-- start Supplied records --

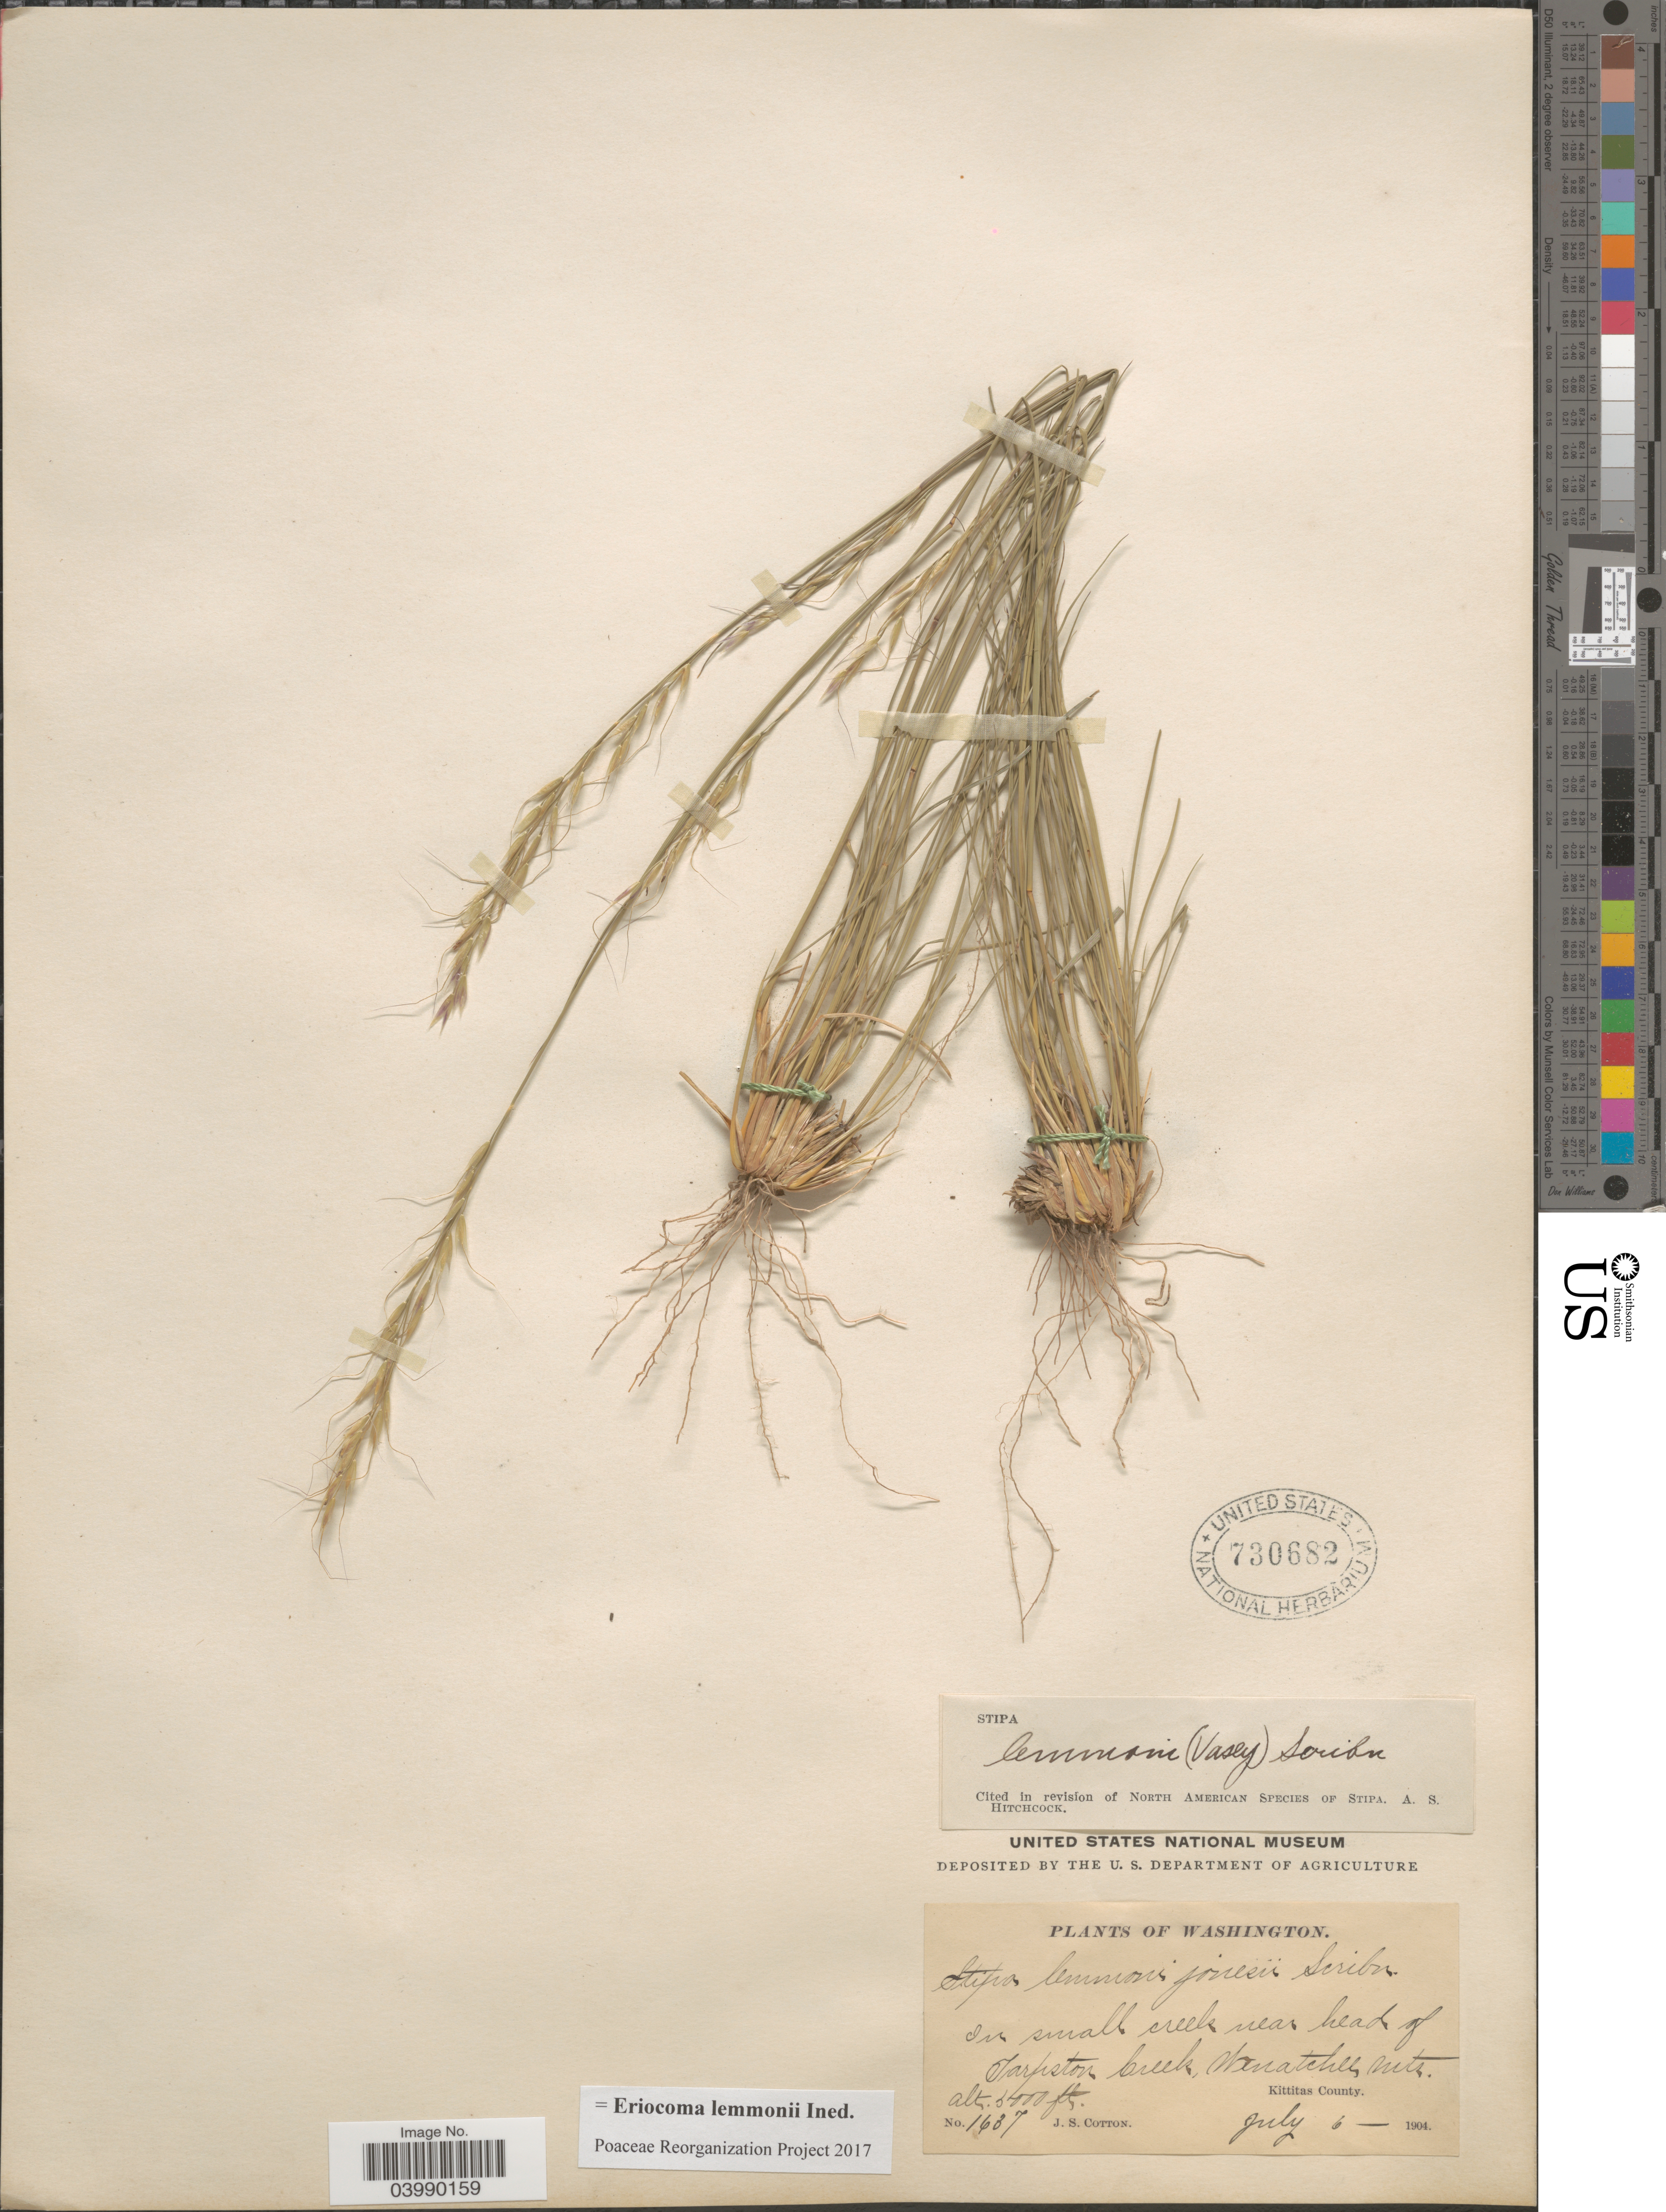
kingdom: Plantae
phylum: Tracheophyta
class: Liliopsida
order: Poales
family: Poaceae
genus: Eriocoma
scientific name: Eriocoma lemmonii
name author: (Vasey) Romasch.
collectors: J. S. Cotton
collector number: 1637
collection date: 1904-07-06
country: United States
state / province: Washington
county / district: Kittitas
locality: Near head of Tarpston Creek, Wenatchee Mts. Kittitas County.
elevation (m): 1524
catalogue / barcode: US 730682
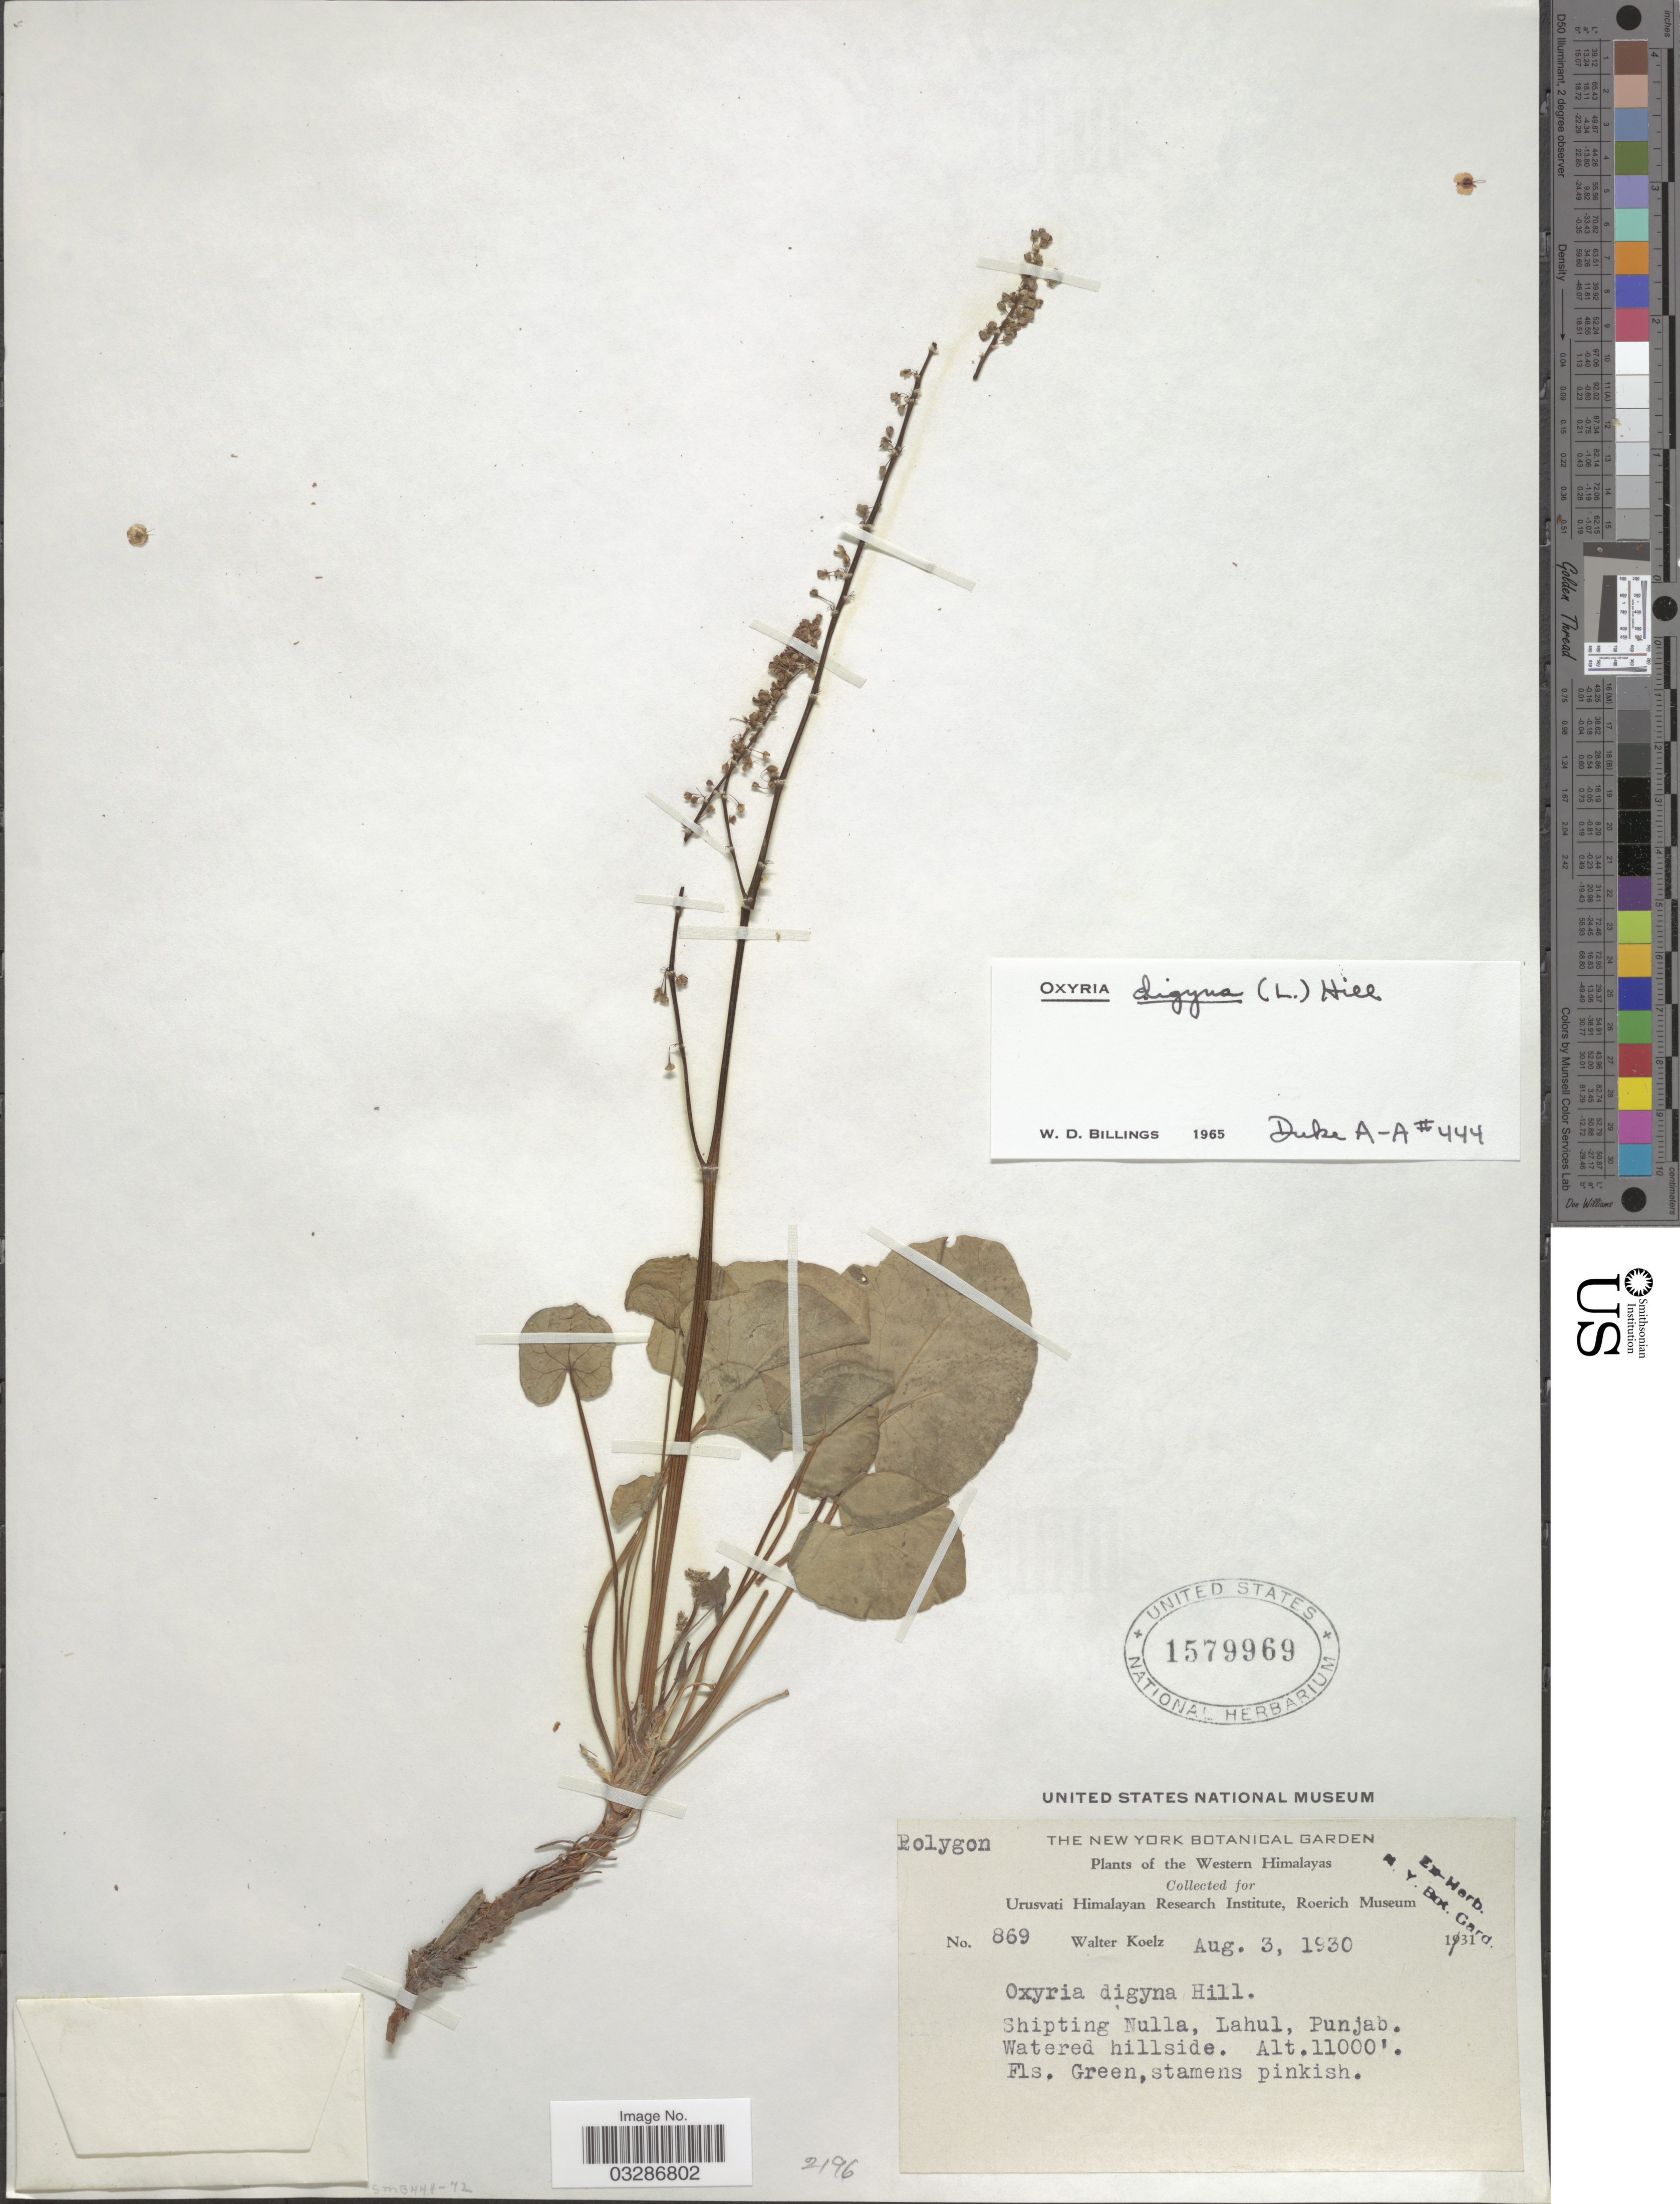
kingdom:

-- end Supplied records --

__Work instructions__
Lay out the lines from the one with "scientific name: Eriocoma lemmonii" up to and including the last line of the rows as a Markdown table with two columns, No. and Text, giving each line its number and skipping blank lines. Leave the pictures out.

__Output below__
| No. | Text |
|---|---|
| 1 | scientific name: Eriocoma lemmonii |
| 2 | name author: (Vasey) Romasch. |
| 3 | collectors: J. S. Cotton |
| 4 | collector number: 1637 |
| 5 | collection date: 1904-07-06 |
| 6 | country: United States |
| 7 | state / province: Washington |
| 8 | county / district: Kittitas |
| 9 | locality: Near head of Tarpston Creek, Wenatchee Mts. Kittitas County. |
| 10 | elevation (m): 1524 |
| 11 | catalogue / barcode: US 730682 |
| 12 | kingdom: |